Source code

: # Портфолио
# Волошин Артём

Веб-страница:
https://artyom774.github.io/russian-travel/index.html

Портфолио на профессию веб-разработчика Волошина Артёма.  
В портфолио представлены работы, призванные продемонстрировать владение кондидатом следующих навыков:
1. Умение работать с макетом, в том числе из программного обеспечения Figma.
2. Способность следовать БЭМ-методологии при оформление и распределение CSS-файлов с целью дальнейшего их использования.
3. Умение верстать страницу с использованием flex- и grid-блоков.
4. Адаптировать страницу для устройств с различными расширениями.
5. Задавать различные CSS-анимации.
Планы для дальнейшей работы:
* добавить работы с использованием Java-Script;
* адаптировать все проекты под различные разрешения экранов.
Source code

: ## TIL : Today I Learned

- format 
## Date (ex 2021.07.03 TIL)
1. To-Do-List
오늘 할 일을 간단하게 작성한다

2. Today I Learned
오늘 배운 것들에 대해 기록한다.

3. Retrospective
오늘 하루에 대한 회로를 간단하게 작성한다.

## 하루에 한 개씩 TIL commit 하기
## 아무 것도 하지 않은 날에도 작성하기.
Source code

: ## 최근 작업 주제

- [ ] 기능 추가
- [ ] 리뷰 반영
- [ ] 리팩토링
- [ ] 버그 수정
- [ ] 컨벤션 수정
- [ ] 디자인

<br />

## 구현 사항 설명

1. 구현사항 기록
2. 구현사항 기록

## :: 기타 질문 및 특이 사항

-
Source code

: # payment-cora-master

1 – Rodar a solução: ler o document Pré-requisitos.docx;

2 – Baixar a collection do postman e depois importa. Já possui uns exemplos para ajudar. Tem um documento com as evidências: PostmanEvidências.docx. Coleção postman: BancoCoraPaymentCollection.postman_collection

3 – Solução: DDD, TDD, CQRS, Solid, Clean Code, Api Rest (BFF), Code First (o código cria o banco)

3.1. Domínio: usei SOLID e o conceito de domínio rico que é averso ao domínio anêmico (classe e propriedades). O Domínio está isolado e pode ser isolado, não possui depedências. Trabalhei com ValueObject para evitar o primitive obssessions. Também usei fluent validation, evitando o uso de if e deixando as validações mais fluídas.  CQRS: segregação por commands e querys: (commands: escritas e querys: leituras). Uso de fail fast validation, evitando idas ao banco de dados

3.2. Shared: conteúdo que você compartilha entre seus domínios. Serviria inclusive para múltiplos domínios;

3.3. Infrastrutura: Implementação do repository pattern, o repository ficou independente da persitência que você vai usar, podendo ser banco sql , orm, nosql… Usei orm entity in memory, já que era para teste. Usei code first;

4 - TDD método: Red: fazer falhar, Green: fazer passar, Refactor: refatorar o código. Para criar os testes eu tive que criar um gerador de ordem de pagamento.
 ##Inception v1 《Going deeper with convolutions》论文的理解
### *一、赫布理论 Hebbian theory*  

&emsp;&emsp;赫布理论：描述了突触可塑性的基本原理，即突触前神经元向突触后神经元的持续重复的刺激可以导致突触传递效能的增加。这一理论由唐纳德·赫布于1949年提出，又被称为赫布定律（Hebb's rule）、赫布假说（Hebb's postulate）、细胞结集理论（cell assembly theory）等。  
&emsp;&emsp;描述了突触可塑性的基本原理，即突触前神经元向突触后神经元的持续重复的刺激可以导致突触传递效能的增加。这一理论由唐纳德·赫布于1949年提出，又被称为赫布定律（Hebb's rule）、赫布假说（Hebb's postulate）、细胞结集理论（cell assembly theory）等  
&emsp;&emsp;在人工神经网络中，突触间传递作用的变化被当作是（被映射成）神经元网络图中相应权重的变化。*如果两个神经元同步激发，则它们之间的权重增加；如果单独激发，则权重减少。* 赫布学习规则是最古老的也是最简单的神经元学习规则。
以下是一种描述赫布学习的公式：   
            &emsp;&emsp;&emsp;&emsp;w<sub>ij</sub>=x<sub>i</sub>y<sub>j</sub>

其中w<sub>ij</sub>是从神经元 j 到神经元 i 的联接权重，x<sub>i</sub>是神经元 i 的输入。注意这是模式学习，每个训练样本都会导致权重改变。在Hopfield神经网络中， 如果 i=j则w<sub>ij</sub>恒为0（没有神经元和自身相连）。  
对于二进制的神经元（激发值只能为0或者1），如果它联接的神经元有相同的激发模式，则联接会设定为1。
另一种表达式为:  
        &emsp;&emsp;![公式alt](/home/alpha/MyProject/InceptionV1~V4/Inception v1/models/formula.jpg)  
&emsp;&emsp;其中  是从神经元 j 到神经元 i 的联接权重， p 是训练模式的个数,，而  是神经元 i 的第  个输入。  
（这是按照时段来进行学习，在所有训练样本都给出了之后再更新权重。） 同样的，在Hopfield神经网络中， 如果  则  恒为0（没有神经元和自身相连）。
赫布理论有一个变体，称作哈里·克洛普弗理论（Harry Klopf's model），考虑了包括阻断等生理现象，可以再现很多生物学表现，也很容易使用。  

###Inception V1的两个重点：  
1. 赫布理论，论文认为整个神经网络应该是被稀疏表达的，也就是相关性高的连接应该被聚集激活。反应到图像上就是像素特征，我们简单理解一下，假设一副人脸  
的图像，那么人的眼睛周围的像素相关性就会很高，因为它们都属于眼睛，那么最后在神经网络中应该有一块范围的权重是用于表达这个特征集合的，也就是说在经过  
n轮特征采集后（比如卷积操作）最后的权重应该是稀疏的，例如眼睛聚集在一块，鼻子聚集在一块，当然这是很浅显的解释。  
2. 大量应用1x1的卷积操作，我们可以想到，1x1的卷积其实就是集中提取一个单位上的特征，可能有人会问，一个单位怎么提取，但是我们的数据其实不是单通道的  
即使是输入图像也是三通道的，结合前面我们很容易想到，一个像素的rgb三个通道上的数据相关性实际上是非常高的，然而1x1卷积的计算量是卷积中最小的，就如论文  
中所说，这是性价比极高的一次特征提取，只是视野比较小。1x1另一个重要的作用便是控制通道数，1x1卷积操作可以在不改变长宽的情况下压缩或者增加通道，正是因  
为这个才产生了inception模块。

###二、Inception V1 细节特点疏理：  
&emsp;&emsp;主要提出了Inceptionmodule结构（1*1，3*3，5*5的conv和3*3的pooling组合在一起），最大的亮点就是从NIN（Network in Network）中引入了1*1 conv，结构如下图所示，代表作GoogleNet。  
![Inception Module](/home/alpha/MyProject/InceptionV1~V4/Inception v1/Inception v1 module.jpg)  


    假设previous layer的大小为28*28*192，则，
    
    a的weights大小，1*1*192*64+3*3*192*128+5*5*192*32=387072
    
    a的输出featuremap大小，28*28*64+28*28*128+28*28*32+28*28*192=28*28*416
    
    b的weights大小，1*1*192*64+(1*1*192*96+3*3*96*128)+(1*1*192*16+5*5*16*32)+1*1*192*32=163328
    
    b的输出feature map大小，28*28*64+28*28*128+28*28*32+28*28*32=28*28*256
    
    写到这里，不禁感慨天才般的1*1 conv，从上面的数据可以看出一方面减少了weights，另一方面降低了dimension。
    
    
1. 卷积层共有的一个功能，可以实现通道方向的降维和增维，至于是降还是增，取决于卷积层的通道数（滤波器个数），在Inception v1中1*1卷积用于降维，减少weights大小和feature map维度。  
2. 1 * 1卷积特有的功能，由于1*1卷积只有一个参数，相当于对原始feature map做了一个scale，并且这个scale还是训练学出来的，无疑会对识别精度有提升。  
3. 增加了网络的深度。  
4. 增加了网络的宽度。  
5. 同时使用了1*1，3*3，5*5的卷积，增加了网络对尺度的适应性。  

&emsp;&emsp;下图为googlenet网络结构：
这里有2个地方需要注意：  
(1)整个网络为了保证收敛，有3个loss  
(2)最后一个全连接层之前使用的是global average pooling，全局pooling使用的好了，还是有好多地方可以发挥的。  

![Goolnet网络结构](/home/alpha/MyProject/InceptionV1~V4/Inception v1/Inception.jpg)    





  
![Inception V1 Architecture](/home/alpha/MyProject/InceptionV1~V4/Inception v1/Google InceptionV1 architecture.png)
——————
To do:
Please pull out every line of the rows above that contains the string "即突触前神经元向突触后神经元的持续重复的刺激可以导致突触传递效能的增加".

Solution to this problem:
&emsp;&emsp;赫布理论：描述了突触可塑性的基本原理，即突触前神经元向突触后神经元的持续重复的刺激可以导致突触传递效能的增加。这一理论由唐纳德·赫布于1949年提出，又被称为赫布定律（Hebb's rule）、赫布假说（Hebb's postulate）、细胞结集理论（cell assembly theory）等。  
&emsp;&emsp;描述了突触可塑性的基本原理，即突触前神经元向突触后神经元的持续重复的刺激可以导致突触传递效能的增加。这一理论由唐纳德·赫布于1949年提出，又被称为赫布定律（Hebb's rule）、赫布假说（Hebb's postulate）、细胞结集理论（cell assembly theory）等  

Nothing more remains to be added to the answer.